Hu Qimu, Deputy Secretary-General of the Forum 50 for Digital-Real Economies Integration, told Xinhua: "The first-half GDP growth reflects the strong resilience of China's economy, underpinned by its comprehensive industrial system and vast market capacity."
China's total exports went up by almost 6% in the first half of 2025, ensuring a healthy trade surplus of about $586 billion. Exports to Southeast Asia shot up by 16.8% YoY, showing the country's increasing trade partnership with regional members via agreements like the Regional Comprehensive Economic Partnership (RCEP).
China's huge domestic market remains a pillar, supporting long-term economic expansion. Retail sales rose 4.8% in June, after higher 6.4% gains in May. The moderation is attributed by analysts to a mix of risk-averse consumer behaviour and gradual rebalancing in the real estate market.
Still, policy measures to spur consumption, such as subsidies for environmentally friendly appliances, electric cars, and rural revitalisation measures, are helping to support it. The introduction of "trade-in" programmes for home appliances and incentives for car replacements have moderated some consumers' wariness.
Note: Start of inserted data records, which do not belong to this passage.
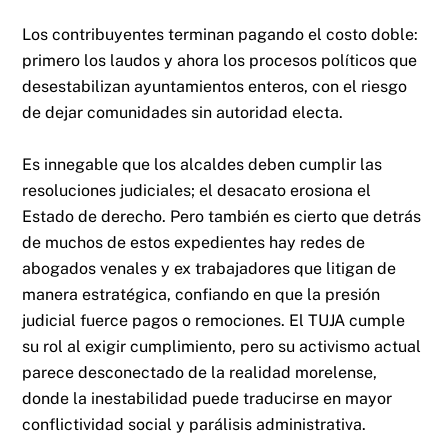
Los contribuyentes terminan pagando el costo doble:
primero los laudos y ahora los procesos políticos que
desestabilizan ayuntamientos enteros, con el riesgo
de dejar comunidades sin autoridad electa.
Es innegable que los alcaldes deben cumplir las
resoluciones judiciales; el desacato erosiona el
Estado de derecho. Pero también es cierto que detrás
de muchos de estos expedientes hay redes de
abogados venales y ex trabajadores que litigan de
manera estratégica, confiando en que la presión
judicial fuerce pagos o remociones. El TUJA cumple
su rol al exigir cumplimiento, pero su activismo actual
parece desconectado de la realidad morelense,
donde la inestabilidad puede traducirse en mayor
conflictividad social y parálisis administrativa.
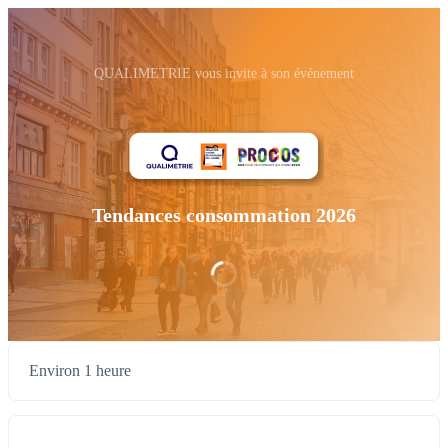
QUALIMETRIE vous invite à son événement
Tendances consommation 2026
Environ 1 heure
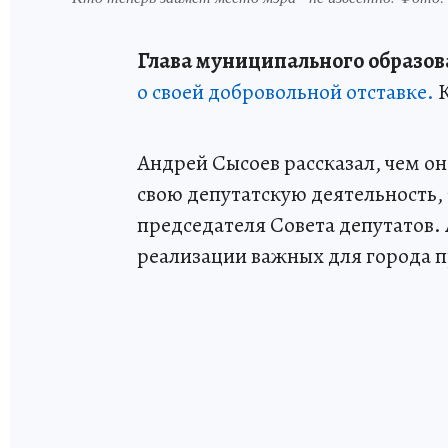
Глава муниципального образо
о своей добровольной отставке.
К
Андрей Сысоев рассказал, чем о
свою депутатскую деятельность, 
председателя Совета депутатов. 
реализации важных для города п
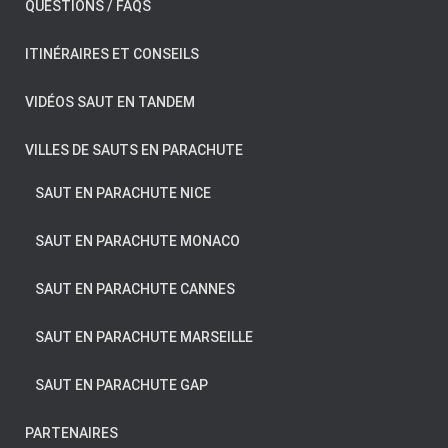
QUESTIONS / FAQS
ITINÉRAIRES ET CONSEILS
VIDÉOS SAUT EN TANDEM
VILLES DE SAUTS EN PARACHUTE
SAUT EN PARACHUTE NICE
SAUT EN PARACHUTE MONACO
SAUT EN PARACHUTE CANNES
SAUT EN PARACHUTE MARSEILLE
SAUT EN PARACHUTE GAP
PARTENAIRES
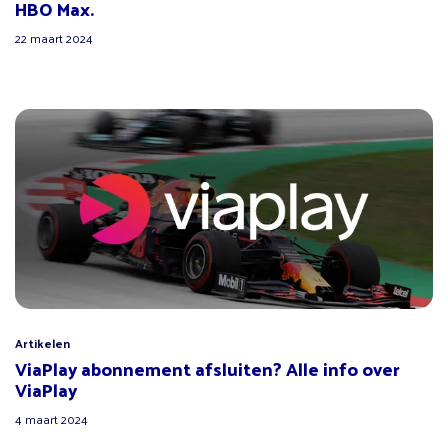
HBO Max.
22 maart 2024
Artikelen
ViaPlay abonnement afsluiten? Alle info over
ViaPlay
4 maart 2024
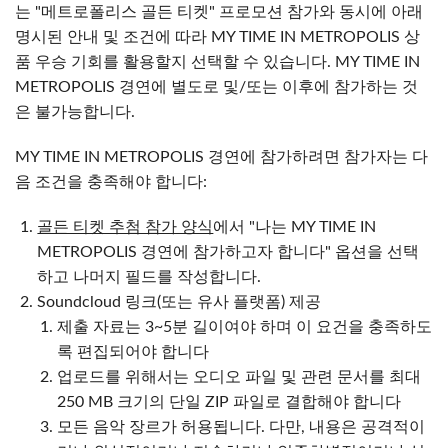
는 "메트로폴리스 골든 티켓" 프로모션 참가와 동시에 아래
명시된 안내 및 조건에 따라 MY TIME IN METROPOLIS 상
품 우승 기회를 활용할지 선택할 수 있습니다. MY TIME IN
METROPOLIS 경연에 별도로 및/또는 이후에 참가하는 것
은 불가능합니다.
MY TIME IN METROPOLIS 경연에 참가하려면 참가자는 다
음 조건을 충족해야 합니다:
골든 티켓 추첨 참가 양식
에서 "나는 MY TIME IN
METROPOLIS 경연에 참가하고자 합니다" 옵션을 선택
하고 나머지 필드를 작성합니다.
Soundcloud 링크(또는 유사 플랫폼) 제공
제출 자료는 3~5분 길이여야 하며 이 요건을 충족하도
록 편집되어야 합니다
업로드를 위해서는 오디오 파일 및 관련 문서를 최대
250 MB 크기의 단일 ZIP 파일로 결합해야 합니다
모든 음악 장르가 허용됩니다. 다만, 내용은 공격적이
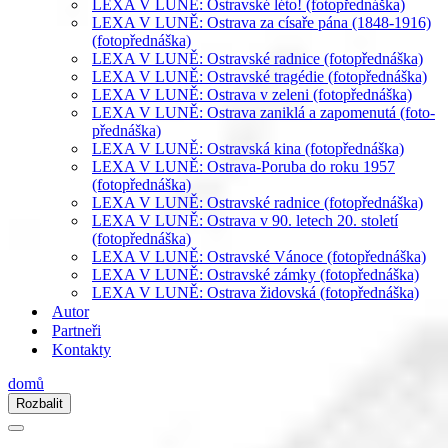
LEXA V LUNĚ: Ostravské léto! (fotopřednáška)
LEXA V LUNĚ: Ostrava za císaře pána (1848-1916)
(fotopřednáška)
LEXA V LUNĚ: Ostravské radnice (fotopřednáška)
LEXA V LUNĚ: Ostravské tragédie (fotopřednáška)
LEXA V LUNĚ: Ostrava v zeleni (fotopřednáška)
LEXA V LUNĚ: Ostrava zaniklá a zapomenutá (foto-
přednáška)
LEXA V LUNĚ: Ostravská kina (fotopřednáška)
LEXA V LUNĚ: Ostrava-Poruba do roku 1957
(fotopřednáška)
LEXA V LUNĚ: Ostravské radnice (fotopřednáška)
LEXA V LUNĚ: Ostrava v 90. letech 20. století
(fotopřednáška)
LEXA V LUNĚ: Ostravské Vánoce (fotopřednáška)
LEXA V LUNĚ: Ostravské zámky (fotopřednáška)
LEXA V LUNĚ: Ostrava židovská (fotopřednáška)
Autor
Partneři
Kontakty
domů
Rozbalit
Navigační
menu
Navigační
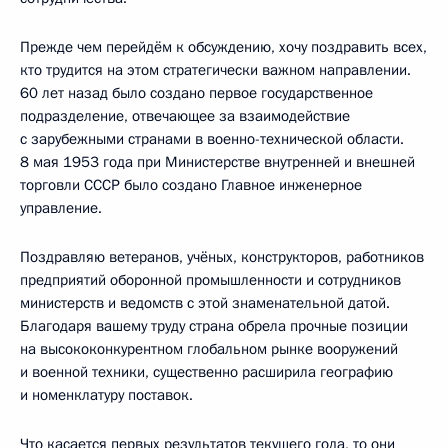
Прежде чем перейдём к обсуждению, хочу поздравить всех,
кто трудится на этом стратегически важном направлении.
60 лет назад было создано первое государственное
подразделение, отвечающее за взаимодействие
с зарубежными странами в военно-технической области.
8 мая 1953 года при Министерстве внутренней и внешней
торговли СССР было создано Главное инженерное
управление.
Поздравляю ветеранов, учёных, конструкторов, работников
предприятий оборонной промышленности и сотрудников
министерств и ведомств с этой знаменательной датой.
Благодаря вашему труду страна обрела прочные позиции
на высококонкурентном глобальном рынке вооружений
и военной техники, существенно расширила географию
и номенклатуру поставок.
Что касается первых результатов текущего года, то они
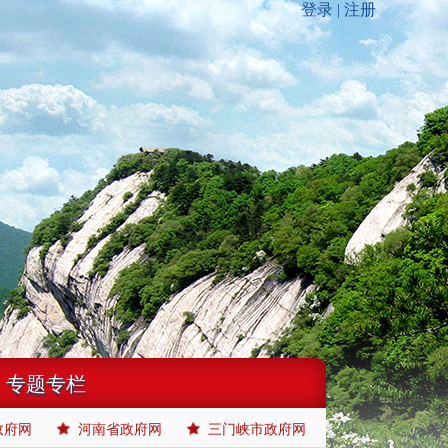
专题专栏
政府网
河南省政府网
三门峡市政府网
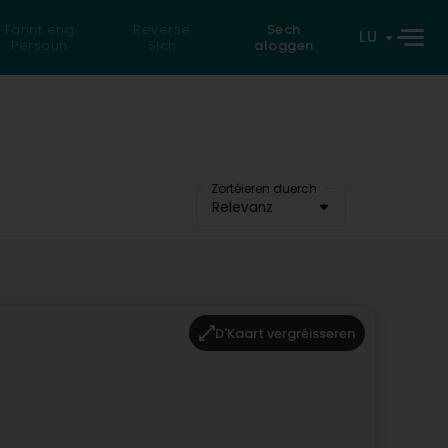
Fannt eng
Reverse
Sech
LU
Persoun
Sich
aloggen
Zortéieren duerch
Relevanz
D'Kaart vergréisseren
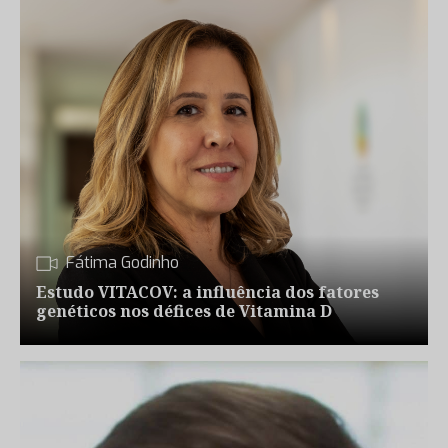
Fátima Godinho
Estudo VITACOV: a influência dos fatores
genéticos nos défices de Vitamina D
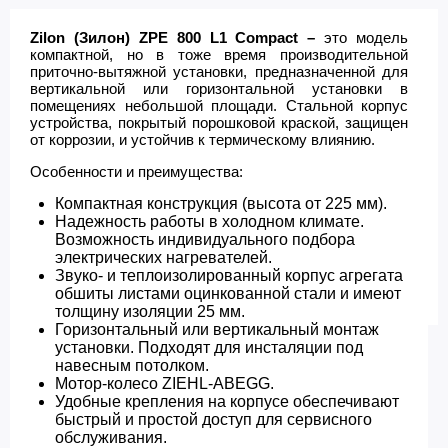
Zilon (Зилон) ZPE 800 L1 Compact –
это модель
компактной, но в тоже время производительной
приточно-вытяжной установки, предназначенной для
вертикальной или горизонтальной установки в
помещениях небольшой площади. Стальной корпус
устройства, покрытый порошковой краской, защищен
от коррозии, и устойчив к термическому влиянию.
Особенности и преимущества:
Компактная конструкция (высота от 225 мм).
Надежность работы в холодном климате.
Возможность индивидуального подбора
электрических нагревателей.
Звуко- и теплоизолированный корпус агрегата
обшиты листами оцинкованной стали и имеют
толщину изоляции 25 мм.
Горизонтальный или вертикальный монтаж
установки. Подходят для инсталяции под
навесным потолком.
Мотор-колесо ZIEHL-ABEGG.
Удобные крепления на корпусе обеспечивают
быстрый и простой доступ для сервисного
обслуживания.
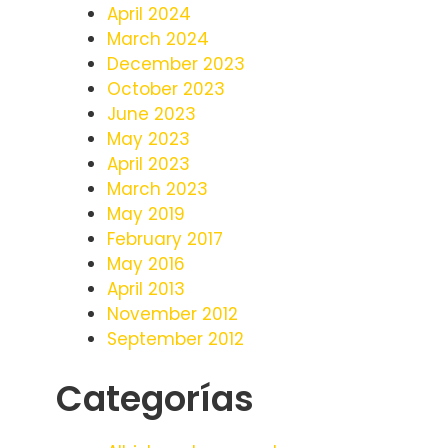
April 2024
March 2024
December 2023
October 2023
June 2023
May 2023
April 2023
March 2023
May 2019
February 2017
May 2016
April 2013
November 2012
September 2012
Categorías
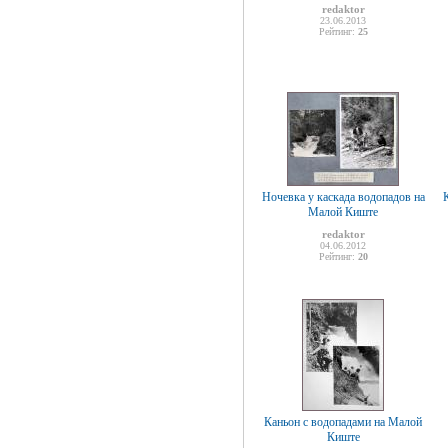
redaktor
23.06.2013
Рейтинг:
25
Ночевка у каскада водопадов на
Малой Киште
redaktor
04.06.2012
Рейтинг:
20
Каньон с водопадами на Малой
Киште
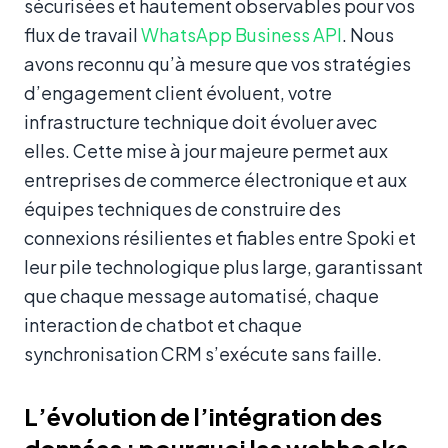
sécurisées et hautement observables pour vos
flux de travail
WhatsApp Business API
. Nous
avons reconnu qu’à mesure que vos stratégies
d’engagement client évoluent, votre
infrastructure technique doit évoluer avec
elles. Cette mise à jour majeure permet aux
entreprises de commerce électronique et aux
équipes techniques de construire des
connexions résilientes et fiables entre Spoki et
leur pile technologique plus large, garantissant
que chaque message automatisé, chaque
interaction de chatbot et chaque
synchronisation CRM s’exécute sans faille.
L’évolution de l’intégration des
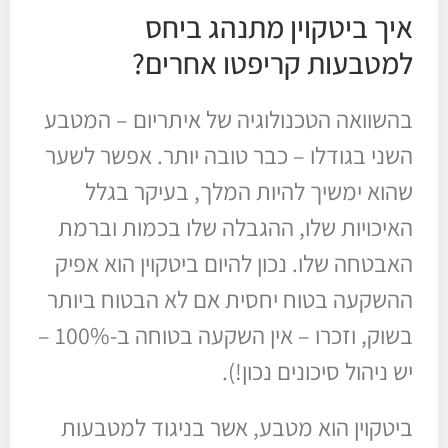
איך ביטקוין מתנהג ביחס
למטבעות קריפטו אחרים?
בהשוואה הטכנולוגיה של איתריום – המטבע
השני בגודלו – כבר טובה יותר. אפשר לשער
שהוא ימשיך להיות המלך, בעיקר בגלל
האיכויות שלו, ההגבלה שלו בכמות וברמת
האבטחה שלו. נכון להיום ביטקוין הוא אפיק
ההשקעה בטוח יחסית אם לא הבטוח ביותר
בשוק, וזכרו – אין השקעה בטוחה ב-100% –
יש ניהול סיכונים נכון!).
ביטקוין הוא מטבע, אשר בניגוד למטבעות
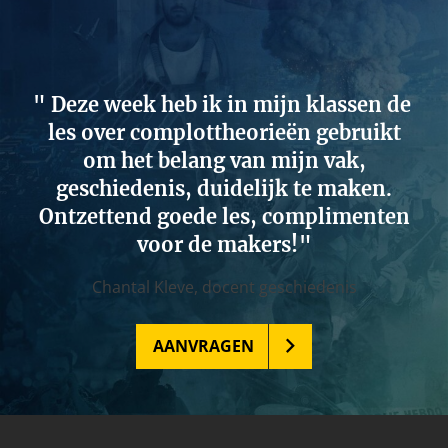
Deze week heb ik in mijn klassen de
les over complottheorieën gebruikt
om het belang van mijn vak,
geschiedenis, duidelijk te maken.
Ontzettend goede les, complimenten
voor de makers!
Chantal Kleve,
docent geschiedenis
AANVRAGEN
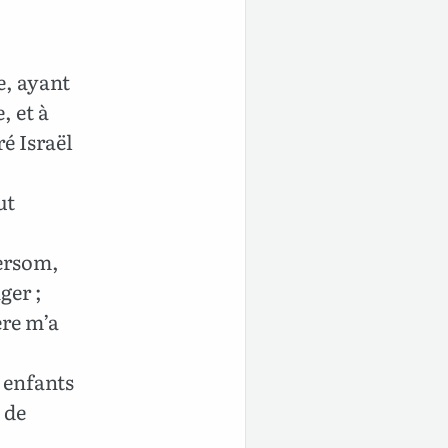
e, ayant
, et à
ré Israël
ut
uersom,
ger ;
ère m’a
 enfants
 de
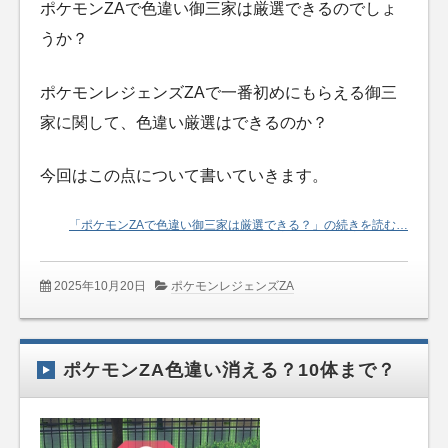
ポケモンZAで色違い御三家は厳選できるのでしょ
うか？
ポケモンレジェンズZAで一番初めにもらえる御三
家に関して、色違い厳選はできるのか？
今回はこの点について書いていきます。
「ポケモンZAで色違い御三家は厳選できる？」の続きを読む…
2025年10月20日
ポケモンレジェンズZA
ポケモンZA色違い消える？10体まで？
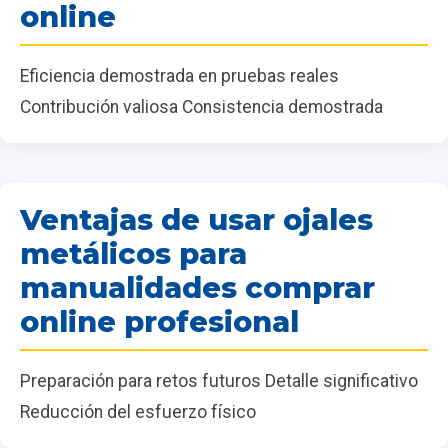
online
Eficiencia demostrada en pruebas reales
Contribución valiosa Consistencia demostrada
Ventajas de usar ojales
metálicos para
manualidades comprar
online profesional
Preparación para retos futuros Detalle significativo
Reducción del esfuerzo físico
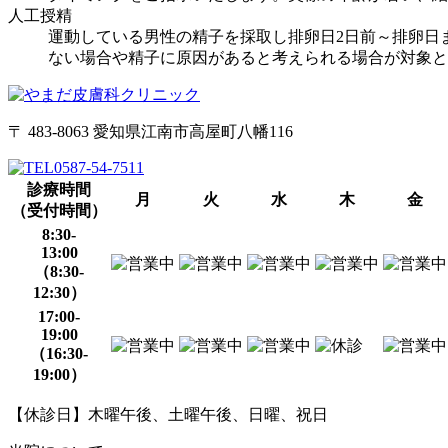
人工授精
運動している男性の精子を採取し排卵日2日前～排卵日
ない場合や精子に原因があると考えられる場合が対象と
〒 483-8063 愛知県江南市高屋町八幡116
0587-54-7511
診療時間
月
火
水
木
金
（受付時間）
8:30-
13:00
（8:30-
12:30）
17:00-
19:00
（16:30-
19:00）
【休診日】木曜午後、土曜午後、日曜、祝日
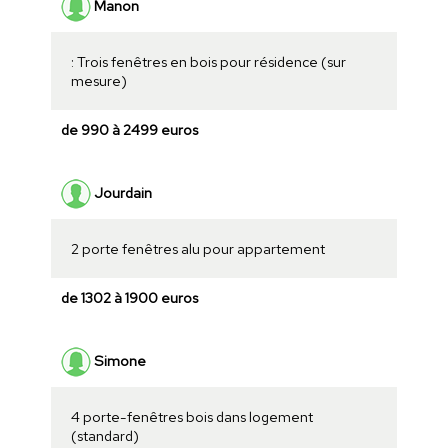
Manon
: Trois fenêtres en bois pour résidence (sur
mesure)
de 990 à 2499 euros
Jourdain
2 porte fenêtres alu pour appartement
de 1302 à 1900 euros
Simone
4 porte-fenêtres bois dans logement
(standard)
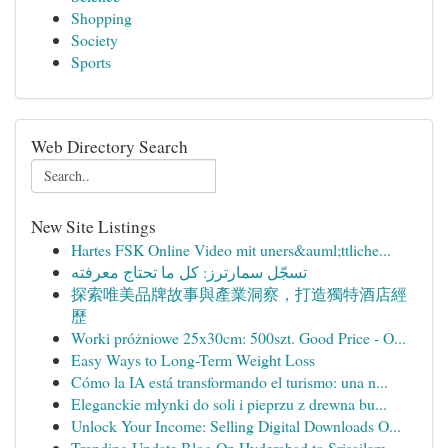
Shopping
Society
Sports
Web Directory Search
New Site Listings
Hartes FSK Online Video mit uners&auml;ttliche...
تسجّل سمارترز: كل ما تحتاج معرفته
探索唯美品牌故事與產業洞察，打造獨特酒店經
歷
Worki próżniowe 25x30cm: 500szt. Good Price - O...
Easy Ways to Long-Term Weight Loss
Cómo la IA está transformando el turismo: una n...
Eleganckie młynki do soli i pieprzu z drewna bu...
Unlock Your Income: Selling Digital Downloads O...
Trending Update Blog On Hyderabad to Srisailam ...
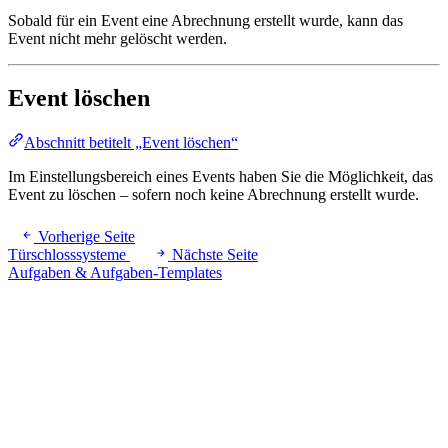
Sobald für ein Event eine Abrechnung erstellt wurde, kann das
Event nicht mehr gelöscht werden.
Event löschen
Abschnitt betitelt „Event löschen“
Im Einstellungsbereich eines Events haben Sie die Möglichkeit, das
Event zu löschen – sofern noch keine Abrechnung erstellt wurde.
Vorherige Seite
Türschlosssysteme
Nächste Seite
Aufgaben & Aufgaben-Templates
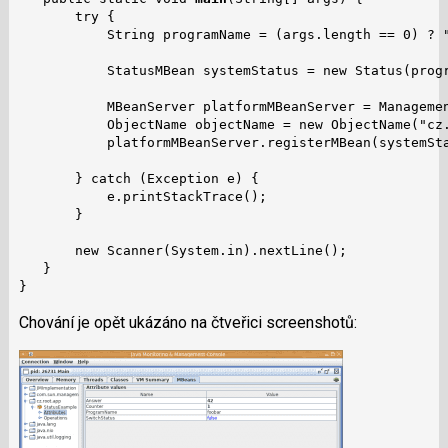
       try {

           String programName = (args.length == 0) ? "
           StatusMBean systemStatus = new Status(progr
           MBeanServer platformMBeanServer = Managemen
           ObjectName objectName = new ObjectName("cz.
           platformMBeanServer.registerMBean(systemSta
The services sector also recorded a good 5.5% expansion in the first half, reflecting steady demand across segments like transport, finance, health care and internet services. The services industry now represents virtually 60% of China's GDP, highlighting the nation's shift to a more consumption- and services-based economy.
The policymakers have used a cautious yet bold strategy to maintain economic growth. The People's Bank of China (PBoC) slashed interest rates earlier this year and pumped in liquidity to stimulate lending and spur business activity.
Targeted fiscal policies have aimed at upgrading infrastructure, high-tech industry, and small- and medium-sized enterprises. China has given emphasis to structural change and specific interventions. "China's economic performance this year is a visible rebound and upturn — owing primarily to more solid macroeconomic policies, pointing to a string of monetary easing measures — and a significant boost in fiscal spending," writes Xi Junyang, Professor at Shanghai University of Finance and Economics.
International economists are of the view that this strategy demonstrates faith in the intrinsic health of the economy and avoids over-expansion of credit. Considering the Chinese economy's stable path, a number of global financial institutions such as Goldman Sachs, Deutsche Bank and Morgan Stanley have now upped their projections for the country's economic growth rate in 2025.
Local authorities have been given the ability to speed up infrastructure expenditure and bring forward strategic projects, such as digital economy centres and renewable energy facilities, further supporting growth. The provisional trade truce with the US, reached in May 2025, has brought welcome relief for Chinese exporters.
Analysts foresee a YoY growth in the 5-5.2% range, slightly higher than the government's official target. They believe China's push for high-quality, innovation-based growth is setting the foundation for long-term development. The government's measures to spur domestic demand, promote green technologies, and stabilise property markets are seen supporting the economic momentum.